Fez – The Fez Festival of Sacred Music, is set to take place in June for the first time since 2019 after being canceled the last two years due to COVID-19.

Abderrafie Zouiten, president of Fondation Esprit de Fes (Fez Spirit Foundation) made the announcement last week in Paris, at the headquarters of the French Senate. 

Several politicians and cultural figures attended the ceremony where the announcement took place, including Rachida Dati, former European Parliament member, Moché Lewin, vice-president of the Rabbis of Europe, as well as former French Minister of Culture, Françoise Nyssen.

Themed “Architecture and the Sacred,” the 26th Fez Festival of World Sacred Music will take place at Bab El Makina in Fez, from Thursday June 9 to Sunday June 12.

Expected to kick off on June 9, the festival will welcome a number of national and international speakers who will provide new insight into the event.
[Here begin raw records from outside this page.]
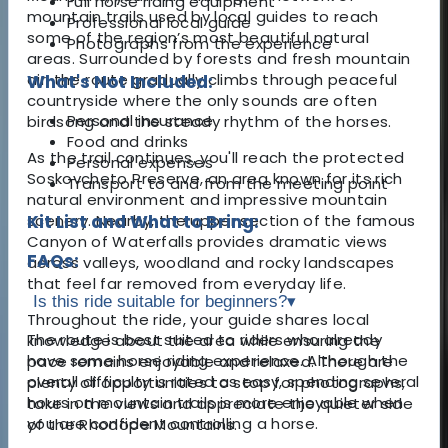
Full horse riding equipment
mountain trails used by local guides to reach
Professional local guide
some of the region’s most beautiful natural
Photographs from the experience
areas. Surrounded by forests and fresh mountain
air, the route gradually climbs through peaceful
What's Not Included:
countryside where the only sounds are often
Personal insurance
birdsong and the steady rhythm of the horses.
Food and drinks
As the trail continues, you'll reach the protected
Personal expenses
Soskovcheto Preserve, an area known for its rich
Transport to and from the meeting point
natural environment and impressive mountain
scenery. Nearby, the upper section of the famous
Kit List and What to Bring:
Canyon of Waterfalls provides dramatic views
FAQs:
across valleys, woodland and rocky landscapes
that feel far removed from everyday life.
Is this ride suitable for beginners?
▾
Throughout the ride, your guide shares local
The route is best suited to riders who already
knowledge about the area while ensuring the
have some horse riding experience. Although the
pace remains enjoyable and relaxed. There are
overall difficulty is rated as easy, spending several
plenty of opportunities to stop for photographs,
hours on mountain trails is more enjoyable when
take in the views and appreciate the quieter side
you are confident controlling a horse.
of the Rhodope Mountains.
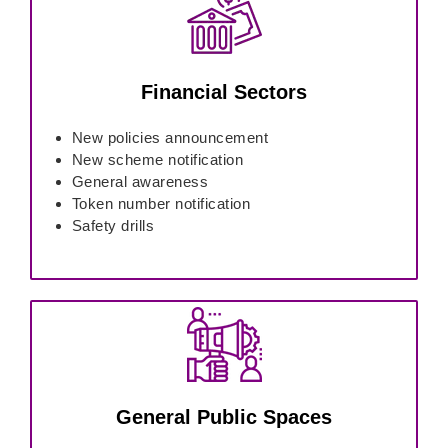
Financial Sectors
New policies announcement
New scheme notification
General awareness
Token number notification
Safety drills
General Public Spaces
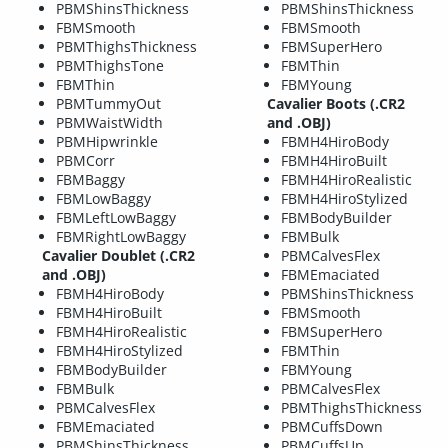
PBMShinsThickness
PBMShinsThickness
FBMSmooth
FBMSmooth
PBMThighsThickness
FBMSuperHero
PBMThighsTone
FBMThin
FBMThin
FBMYoung
PBMTummyOut
Cavalier Boots (.CR2
PBMWaistWidth
and .OBJ)
PBMHipwrinkle
FBMH4HiroBody
PBMCorr
FBMH4HiroBuilt
FBMBaggy
FBMH4HiroRealistic
FBMLowBaggy
FBMH4HiroStylized
FBMLeftLowBaggy
FBMBodyBuilder
FBMRightLowBaggy
FBMBulk
Cavalier Doublet (.CR2
PBMCalvesFlex
and .OBJ)
FBMEmaciated
FBMH4HiroBody
PBMShinsThickness
FBMH4HiroBuilt
FBMSmooth
FBMH4HiroRealistic
FBMSuperHero
FBMH4HiroStylized
FBMThin
FBMBodyBuilder
FBMYoung
FBMBulk
PBMCalvesFlex
PBMCalvesFlex
PBMThighsThickness
FBMEmaciated
PBMCuffsDown
PBMShinsThickness
PBMCuffsUp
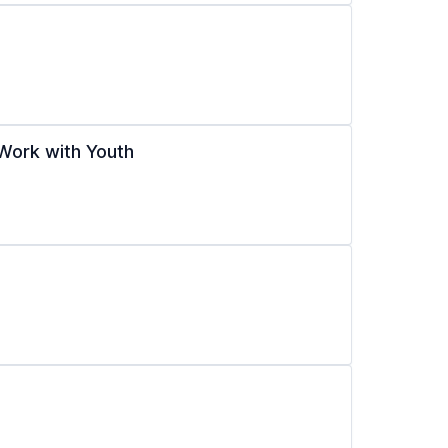
Work with Youth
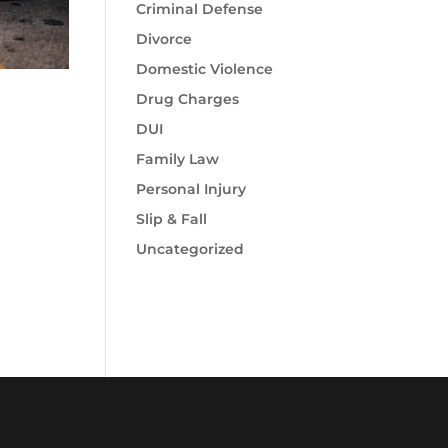
Criminal Defense
Divorce
Domestic Violence
Drug Charges
DUI
Family Law
Personal Injury
Slip & Fall
Uncategorized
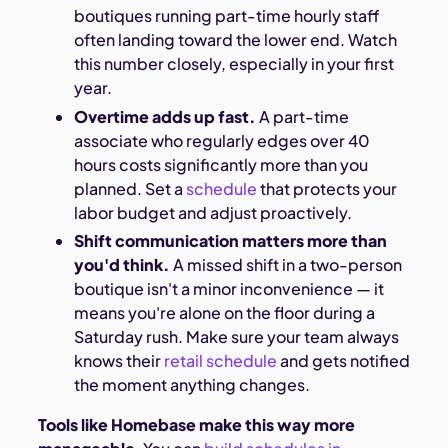
boutiques running part-time hourly staff
often landing toward the lower end. Watch
this number closely, especially in your first
year.
Overtime adds up fast.
A part-time
associate who regularly edges over 40
hours costs significantly more than you
planned. Set a
schedule
that protects your
labor budget and adjust proactively.
Shift communication matters more than
you'd think.
A missed shift in a two-person
boutique isn't a minor inconvenience — it
means you're alone on the floor during a
Saturday rush. Make sure your team always
knows their
retail schedule
and gets notified
the moment anything changes.
Tools like Homebase make this way more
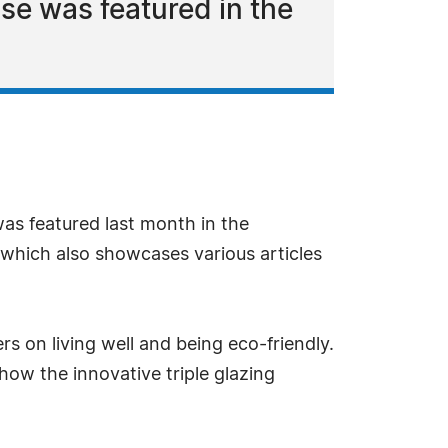
e was featured in the
as featured last month in the
 which also showcases various articles
rs on living well and being eco-friendly.
how the innovative triple glazing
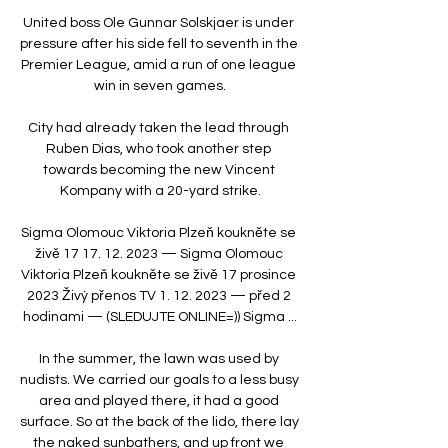
United boss Ole Gunnar Solskjaer is under 
pressure after his side fell to seventh in the 
Premier League, amid a run of one league 
win in seven games.

City had already taken the lead through 
Ruben Dias, who took another step 
towards becoming the new Vincent 
Kompany with a 20-yard strike.

Sigma Olomouc Viktoria Plzeň koukněte se 
živě 17 17. 12. 2023 — Sigma Olomouc 
Viktoria Plzeň koukněte se živě 17 prosince 
2023 Živý přenos TV 1. 12. 2023 — před 2 
hodinami — (SLEDUJTE ONLINE=)) Sigma ...

In the summer, the lawn was used by 
nudists. We carried our goals to a less busy 
area and played there, it had a good 
surface. So at the back of the lido, there lay 
the naked sunbathers, and up front we 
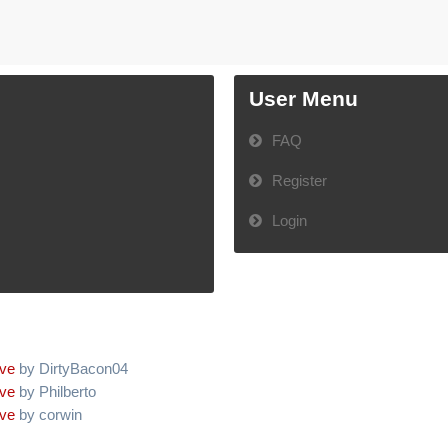
User Menu
FAQ
Register
Login
ive
by DirtyBacon04
ive
by Philberto
ive
by corwin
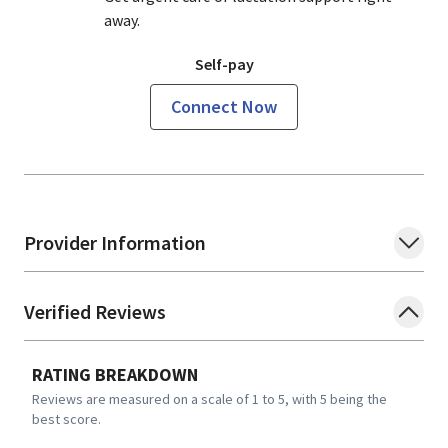
away.
Self-pay
Connect Now
Provider Information
Verified Reviews
RATING BREAKDOWN
Reviews are measured on a scale of 1 to 5, with 5 being the
best score.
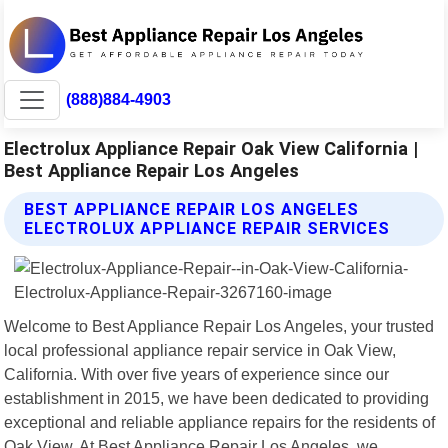
(888)884-4903
Electrolux Appliance Repair Oak View California |
Best Appliance Repair Los Angeles
BEST APPLIANCE REPAIR LOS ANGELES
ELECTROLUX APPLIANCE REPAIR SERVICES
Welcome to Best Appliance Repair Los Angeles, your trusted
local professional appliance repair service in Oak View,
California. With over five years of experience since our
establishment in 2015, we have been dedicated to providing
exceptional and reliable appliance repairs for the residents of
Oak View. At Best Appliance Repair Los Angeles, we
According to an official statement from the festival’s president: “The program of this edition will see the presence of artistic troops from more than 15 countries, from the Sultanate of Oman, Kazakhstan, India, France, Italy, Senegal … The creation of the opening night will take you on a journey from Fez to Jerusalem, passing through Tibet, the Taj Mahal, the Notre-Dame cathedral to finish in Casablanca with the great Hassan II mosque.”

This edition will take festival-goers around the world through a variety of shows on themes ranging from architecture to religion.

Read also: National Geographic: Morocco’s Six Best Music Festivals

The audience will have the opportunity to discover how people of all religions use architecture to communicate their ongoing quest for the sacred, by exploring a portion of the world’s most unique religious constructions.

The four days festival will welcome artists from different ethnicities and backgrounds such as Michaël Levinas, a French composer, and the Roohani sisters, the leading vocalists behind the Sufi Jugalbandi concept, as well as Ibrahim Maalouf, a French-Lebanese jazz trumpeter.

During daytime, the attendees will visit various religious and cultural structures such as the Aben Danan synagogue in the Mellah, Dar Adiyel the historic mansion in Fez el-Bali, and Jnan Sbil, the 7.5-hectare garden created in the 18th century by Sultan Moulay Abdallah. 

Those visits will enhance different music genres through concerts, shows, and a rich cultural discovery of the city of Fez and all that it abounds in history, as a testimony of a multicultural and spiritual city.

Morocco’s history is distinguished by the construction of magnificent houses of worship and learning like the Hassan II Mosque, Al Qarawiyyin University, the Koutoubia Mosque, and others. These magnificent locations have served to define the country’s culture of tolerance and openness.